Exercise details: When you copy the material below, keep every line exact and leave each picture out.

Material for this exercise:
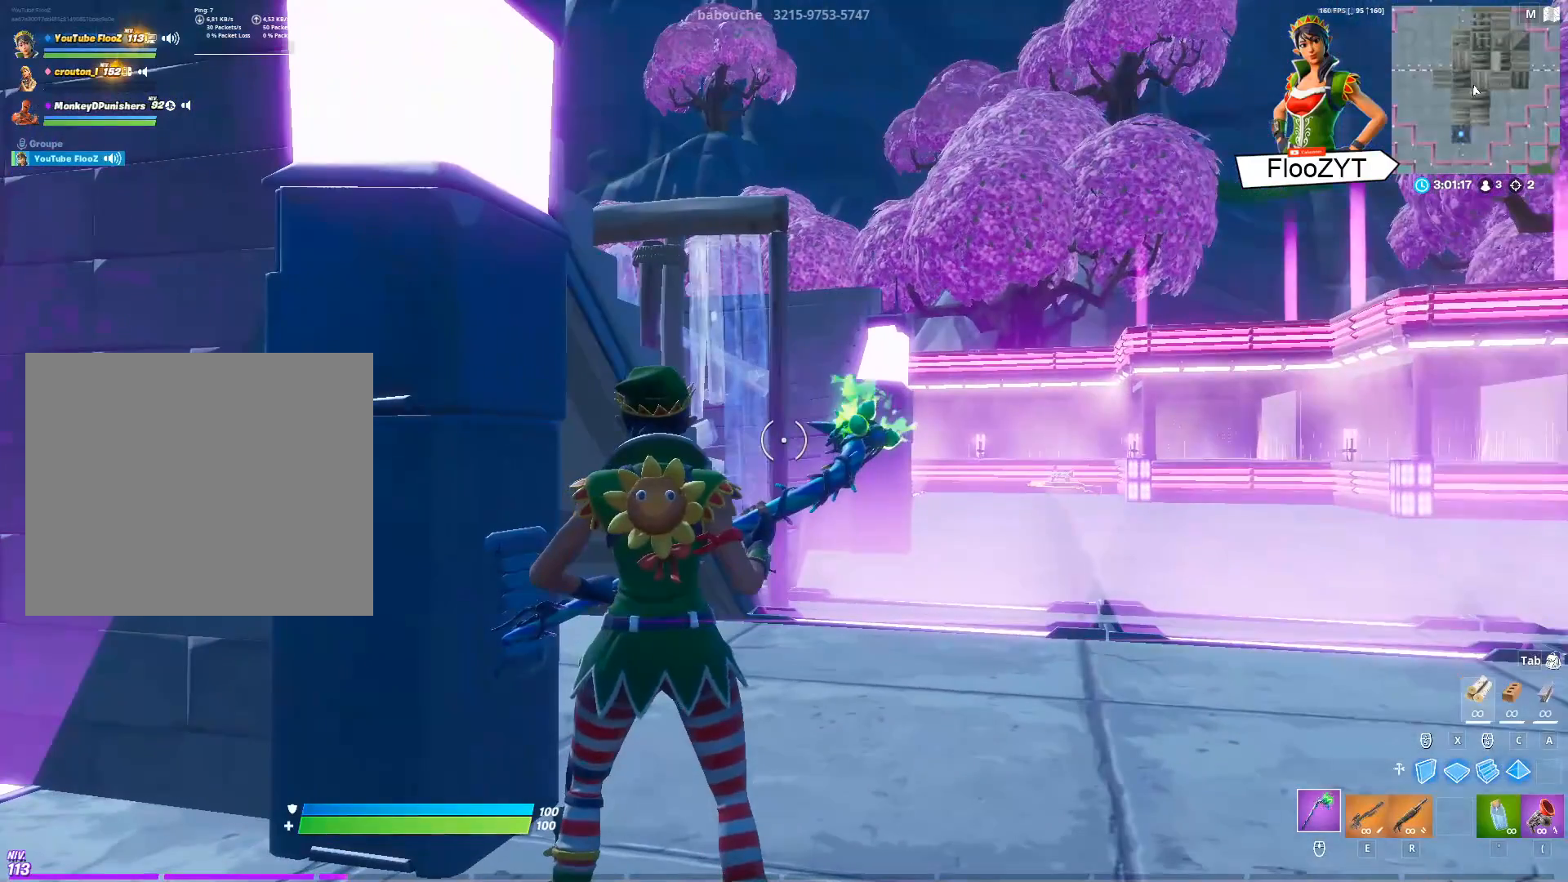
{"buttons": [], "left_stick": "center", "right_stick": "center", "events": []}
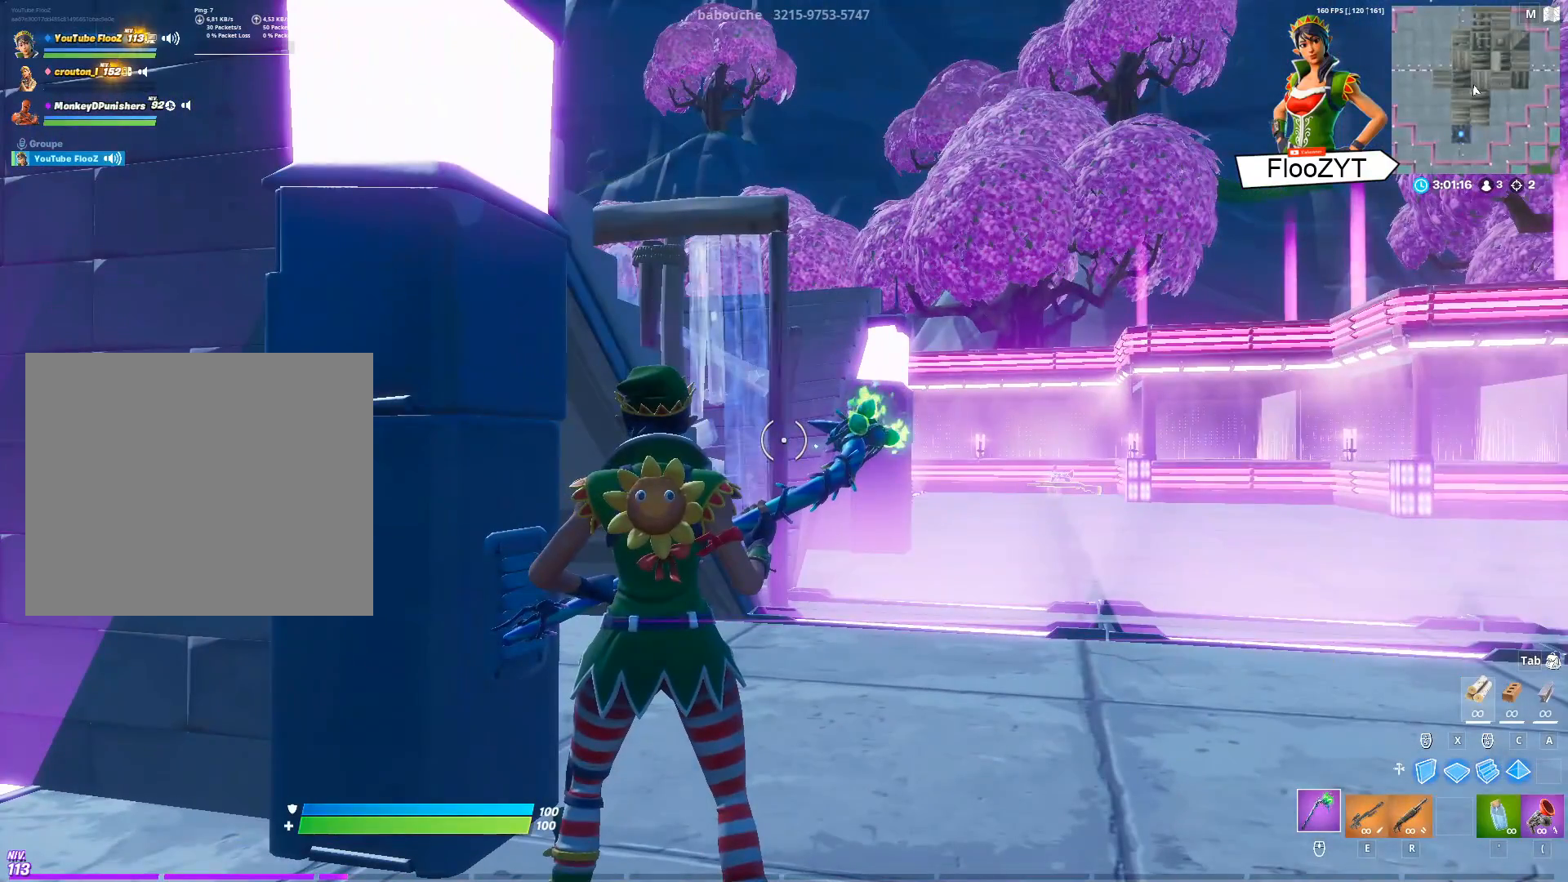
{"buttons": [], "left_stick": "center", "right_stick": "center", "events": []}
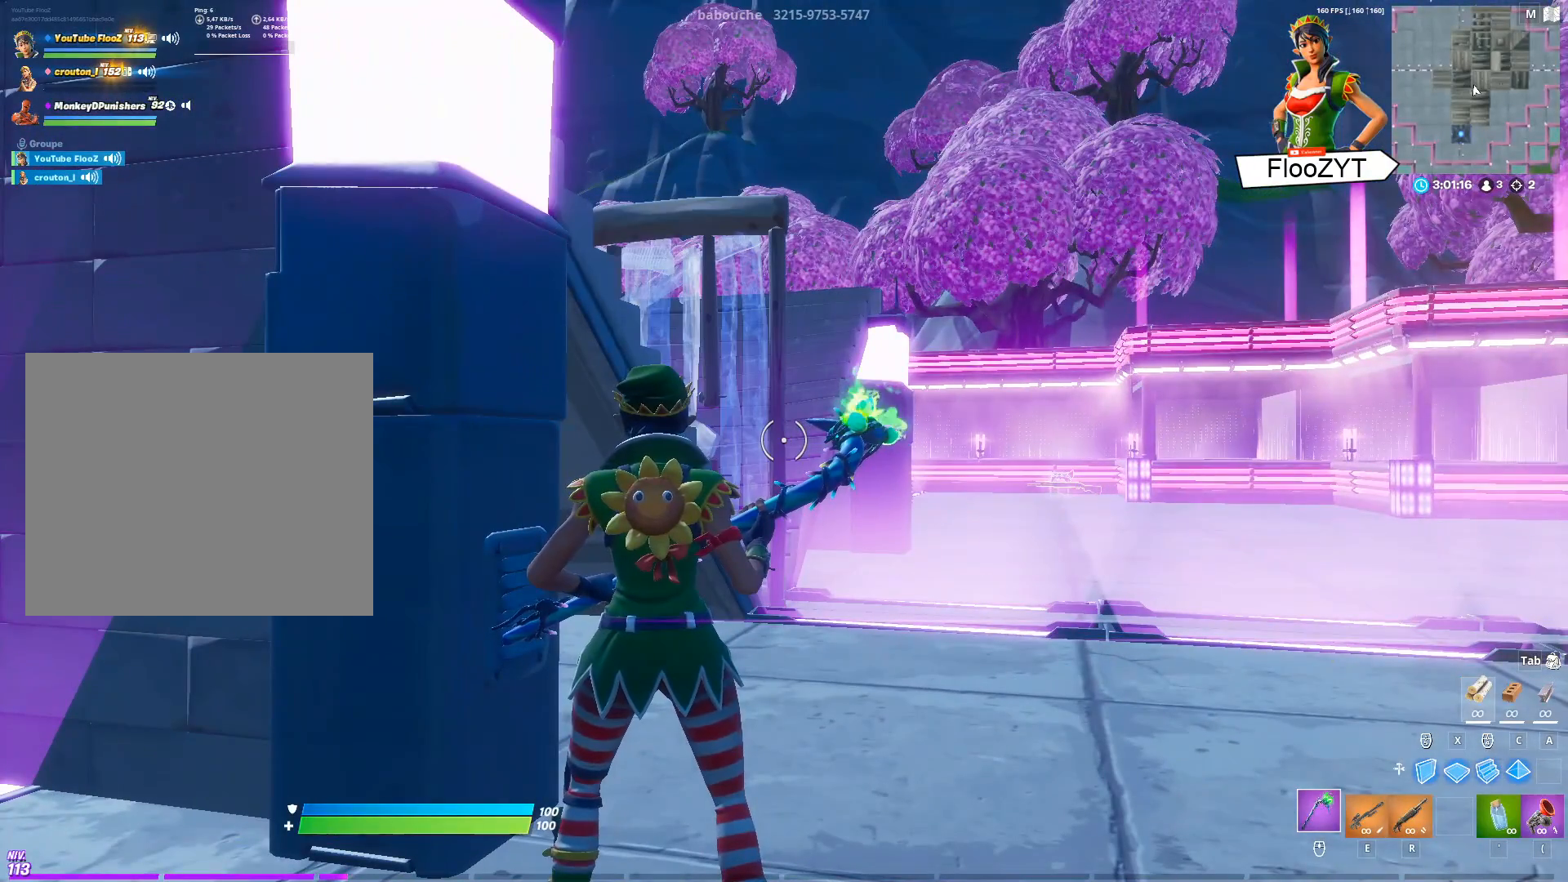
{"buttons": [], "left_stick": "center", "right_stick": "center", "events": []}
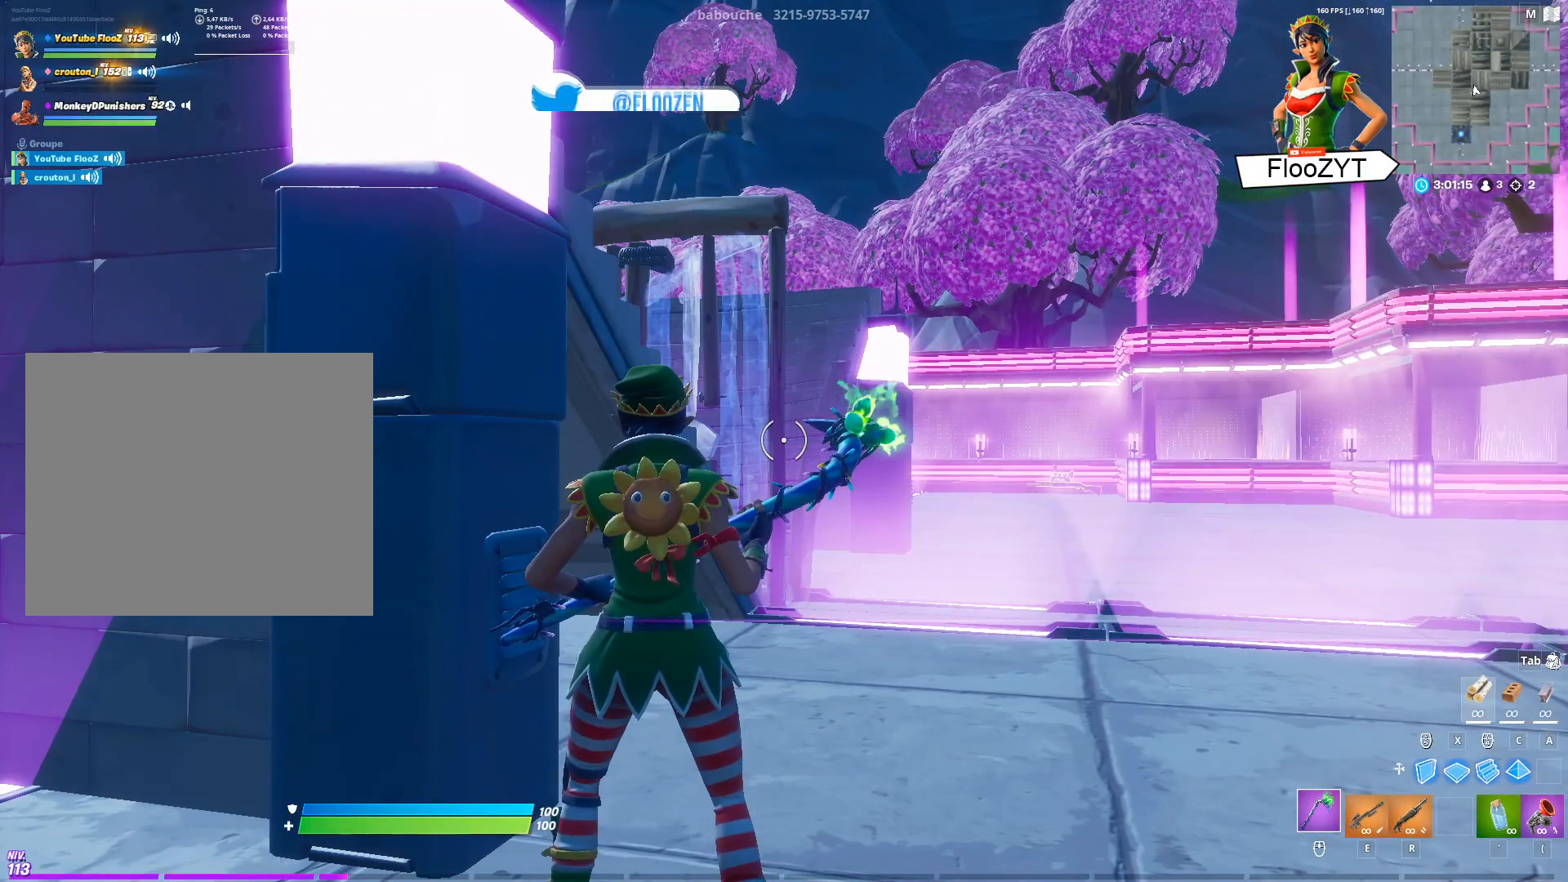
{"buttons": [], "left_stick": "center", "right_stick": "center", "events": []}
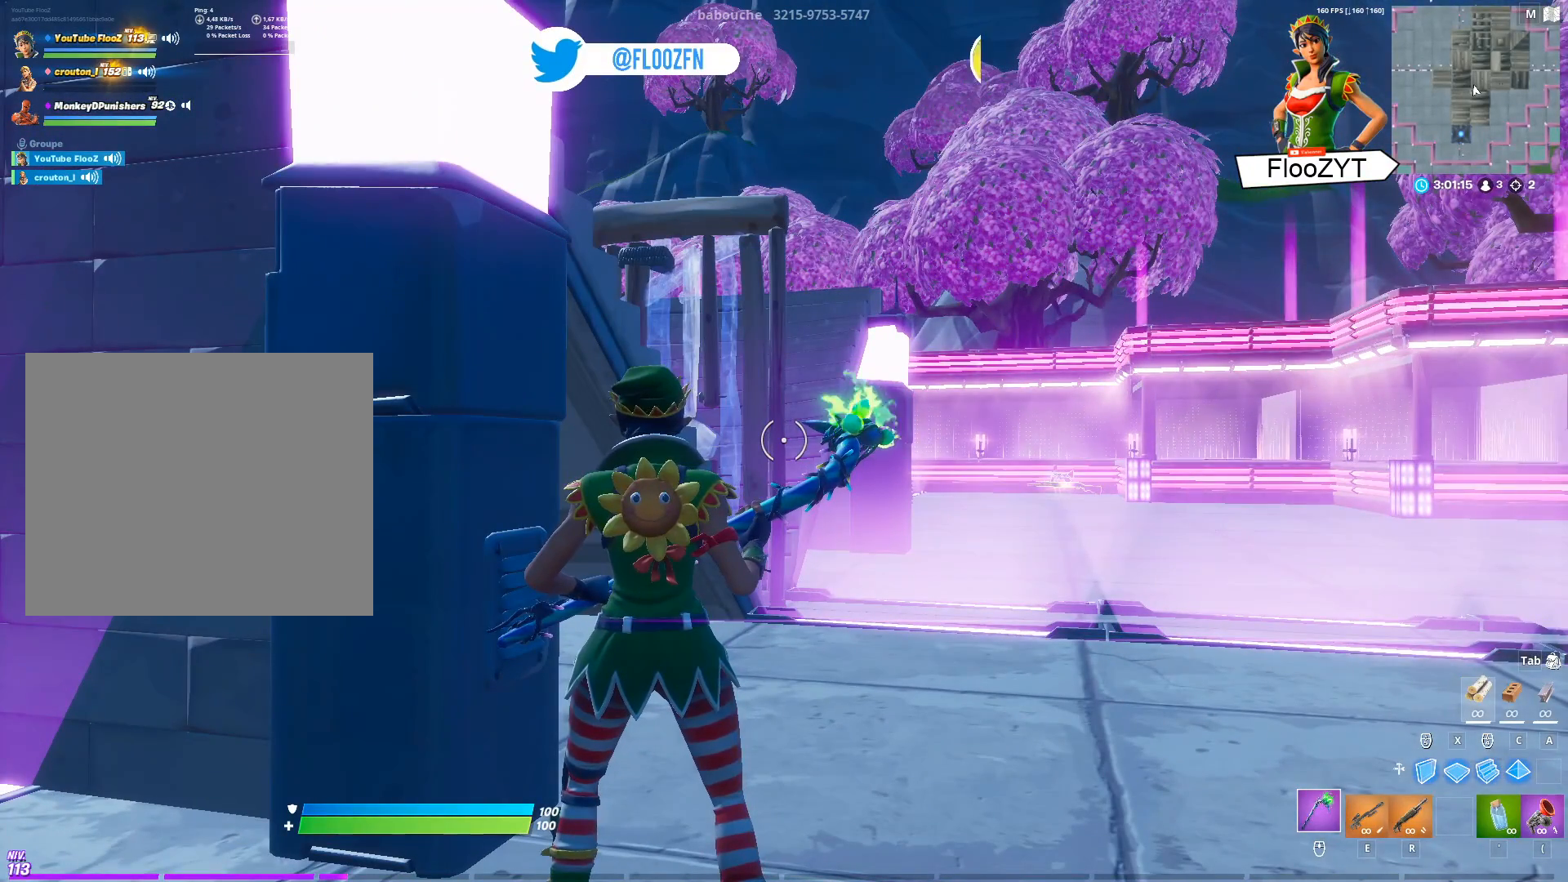
{"buttons": [], "left_stick": "center", "right_stick": "center", "events": []}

Your solution:
{"buttons": [], "left_stick": "center", "right_stick": "center", "events": []}
{"buttons": [], "left_stick": "center", "right_stick": "center", "events": []}
{"buttons": [], "left_stick": "center", "right_stick": "center", "events": []}
{"buttons": [], "left_stick": "center", "right_stick": "center", "events": []}
{"buttons": [], "left_stick": "center", "right_stick": "center", "events": []}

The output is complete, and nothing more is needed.